The accent was comforting in its familiarity.
“And so it was that they were content, if poor and often hungry. The mother worked when she could get what she called honest work, helping in bakeries and shops. She was pretty and had a certain cha
rm, but would periodically plunge into a despair so dark that she couldn’t even be roused from bed. On those occasions, she invariably lost whatever position she had, and when she recovered from her despair, she would begin her search for employment again.”
Delaney sighed and frowned, pulling the silver cross from inside his T-shirt. The chain was long enough that he could see it himself, and he turned it in the light, running his thumb across the worked silver. “In those dark times, she recited her prayers repeatedly and always told the boy afterward that it had been God who had carried her through the darkness. The boy knew that his presence had no power over his mother’s demons, that she essentially forgot about him in her misery. He did his best to earn a few coins for firewood or gruel when she fell ill, ensuring his own survival when his mother was suffering. He became accustomed to taking care of himself from an early age, and so, perhaps, it was easier for him when the change came.”
Delaney pursed his lips, well aware of Ginger’s assessing gaze locked upon him. “The boy, unbeknownst to himself, was Pyr, the product of a second mating between a Pyr and his destined mate. In her dark moods, his mother spoke of having been seduced by the Devil, but the boy thought little of this reference. He also had no knowledge of his older brother, for his mother never spoke of Donovan. He had ceased to exist for her when he showed signs of carrying the same taint as his father. If the boy had known that, the upheaval in their small home when his own change occurred might not have surprised him.”
Delaney turned his hand, still amazed by the power of his body. “It began with his thumbnail. He had a bad dream and awakened in a cold sweat, only to discover that his left thumbnail had become a dragon’s talon. He was terrified by this, but the nail reverted to its normal shape.

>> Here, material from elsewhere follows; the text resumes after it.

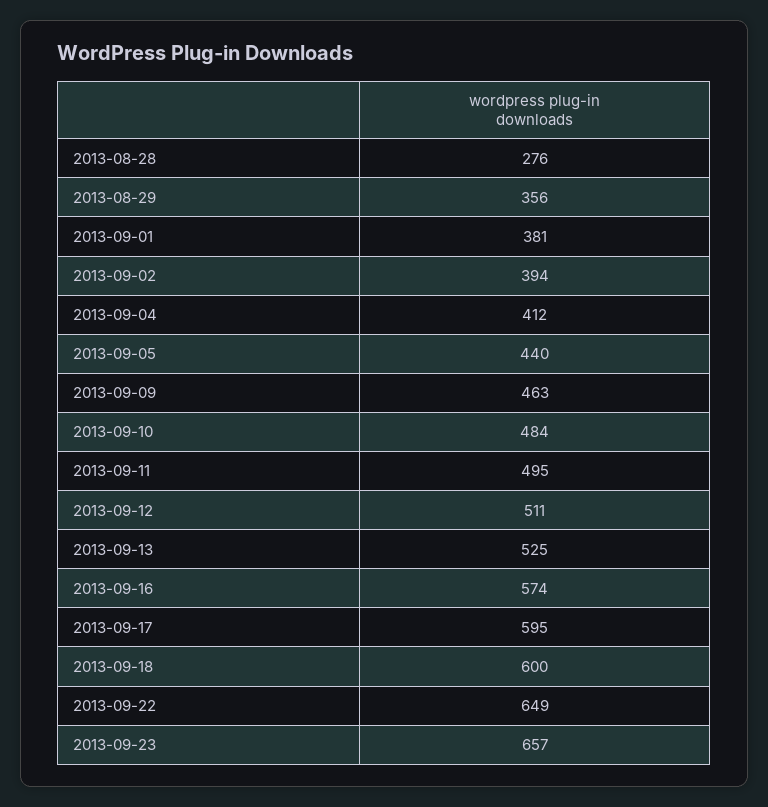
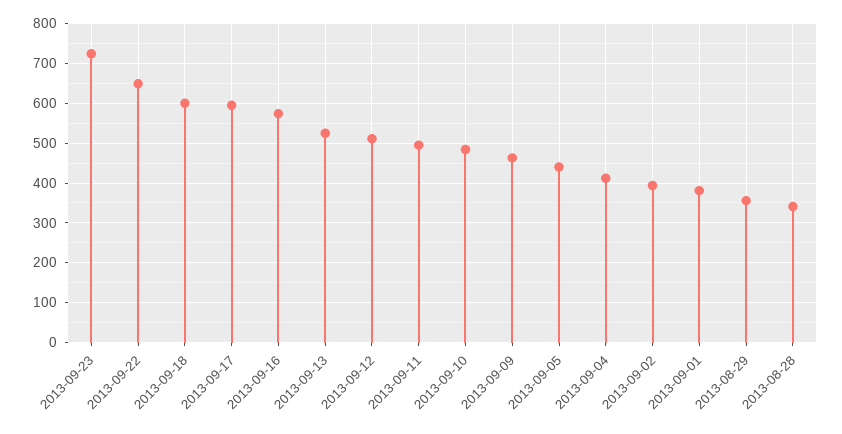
2013-08-28: 276 -> 340
2013-09-23: 657 -> 720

He was certain that he had imagined the incident, or that it had been part of his nightmare.”
“It was only the beginning of his nightmare,” Erik suggested, and Delaney nodded rueful agreement.
“The same thing happened again, when a neighbor’s son made a disparaging remark about the boy’s mother. They scuffled and fought in the street, as boys will do, the taunts rousing the ire of this mother’s son. The fight halted suddenly, the neighbor’s son fleeing the fight. After that, they called the boy Dragon Eyes.”